There is nothing an ordinary citizen can do about terrorism – except not be terrorised. Patel is just blowing a trumpet for her department and for MI5 which recently boasted of foiling 27 late-stage terrorist attack plots. The implication was that without the Home Office, hundreds would have died. I don’t need to know that. I pay the government to make me feel secure, not to be reminded that assassination lurks round every corner. I am left suspecting my fear is merely being exploited by the home secretary to squeeze more cash from the Treasury.

The politics of fear is famously the most cynical politics of all. It is now rampant on both sides of the Atlantic. As the sociologist Frank Furedi has written, spreading fear is the “politics of denial … a manipulative project to immobilise public debate”. It has long lain at the origins of populism.

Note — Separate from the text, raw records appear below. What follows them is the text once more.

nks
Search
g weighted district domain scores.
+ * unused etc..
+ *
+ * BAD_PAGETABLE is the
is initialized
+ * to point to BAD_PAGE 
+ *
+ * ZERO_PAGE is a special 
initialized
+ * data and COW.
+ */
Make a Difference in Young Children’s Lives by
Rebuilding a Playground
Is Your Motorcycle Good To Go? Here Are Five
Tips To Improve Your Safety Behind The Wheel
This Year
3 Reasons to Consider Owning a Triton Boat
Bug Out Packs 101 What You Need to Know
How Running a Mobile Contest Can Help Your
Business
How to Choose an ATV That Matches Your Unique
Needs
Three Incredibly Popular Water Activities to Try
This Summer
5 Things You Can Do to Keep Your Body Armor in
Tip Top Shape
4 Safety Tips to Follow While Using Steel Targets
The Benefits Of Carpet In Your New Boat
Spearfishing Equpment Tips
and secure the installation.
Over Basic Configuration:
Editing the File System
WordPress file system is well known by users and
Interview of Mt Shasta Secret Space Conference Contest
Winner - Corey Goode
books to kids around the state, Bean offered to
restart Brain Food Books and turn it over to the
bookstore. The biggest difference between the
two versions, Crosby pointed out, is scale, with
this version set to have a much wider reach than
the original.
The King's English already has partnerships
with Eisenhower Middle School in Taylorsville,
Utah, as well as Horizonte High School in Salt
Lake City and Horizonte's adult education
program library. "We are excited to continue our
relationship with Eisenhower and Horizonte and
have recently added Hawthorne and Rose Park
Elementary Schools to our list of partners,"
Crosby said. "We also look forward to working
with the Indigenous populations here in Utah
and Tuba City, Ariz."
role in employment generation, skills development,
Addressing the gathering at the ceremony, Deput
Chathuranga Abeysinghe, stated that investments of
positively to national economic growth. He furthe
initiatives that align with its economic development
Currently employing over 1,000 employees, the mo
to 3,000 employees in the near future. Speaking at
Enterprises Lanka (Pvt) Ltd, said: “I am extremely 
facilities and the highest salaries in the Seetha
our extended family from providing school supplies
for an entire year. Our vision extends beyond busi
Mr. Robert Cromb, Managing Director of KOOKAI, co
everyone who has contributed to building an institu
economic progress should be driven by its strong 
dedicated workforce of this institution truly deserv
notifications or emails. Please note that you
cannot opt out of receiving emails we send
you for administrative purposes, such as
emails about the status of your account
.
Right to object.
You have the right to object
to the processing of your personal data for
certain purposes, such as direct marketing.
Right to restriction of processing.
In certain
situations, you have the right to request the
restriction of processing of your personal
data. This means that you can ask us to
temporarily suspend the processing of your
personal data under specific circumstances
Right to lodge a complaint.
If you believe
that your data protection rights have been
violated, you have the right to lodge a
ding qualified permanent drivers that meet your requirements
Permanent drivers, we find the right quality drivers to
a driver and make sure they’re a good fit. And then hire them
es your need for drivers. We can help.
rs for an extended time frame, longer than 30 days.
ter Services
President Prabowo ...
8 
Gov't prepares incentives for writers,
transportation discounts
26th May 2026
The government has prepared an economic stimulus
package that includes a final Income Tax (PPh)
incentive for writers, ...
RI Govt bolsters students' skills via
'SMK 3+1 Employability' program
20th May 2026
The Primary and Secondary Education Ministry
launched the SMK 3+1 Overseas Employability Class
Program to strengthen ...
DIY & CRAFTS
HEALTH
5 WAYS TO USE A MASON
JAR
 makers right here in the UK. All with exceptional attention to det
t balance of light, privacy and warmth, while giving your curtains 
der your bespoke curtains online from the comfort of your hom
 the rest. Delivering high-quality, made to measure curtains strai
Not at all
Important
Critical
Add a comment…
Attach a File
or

With Covid-19, Boris Johnson, very reasonably, initially opposed a return to the blanket lockdown policy. But when his scientists had him in a corner last week he had to turn to fear to justify his U-turn. He threatened that “several thousand people a day would die” – 4,000 was widely quoted – if he did not proceed to a lockdown across England. This worst-case scenario figure was subsequently shown to be based on a projection inflated by a factor of more than four. The Oxford professor of evidence-based medicine Carl Heneghan, speaking on the BBC on Monday, as good as called it a lie, since modelling “beyond two weeks carries a huge margin of error”. On Tuesday the government chief scientist, Sir Patrick Vallance, retreated and regretted the figure, slashing it by four. He denied he was trying to scare people and drew a distinction between a “reasonable worst case scenario”, a model and forecast – a distinction lost on the public when threatened with thousands of dead bodies.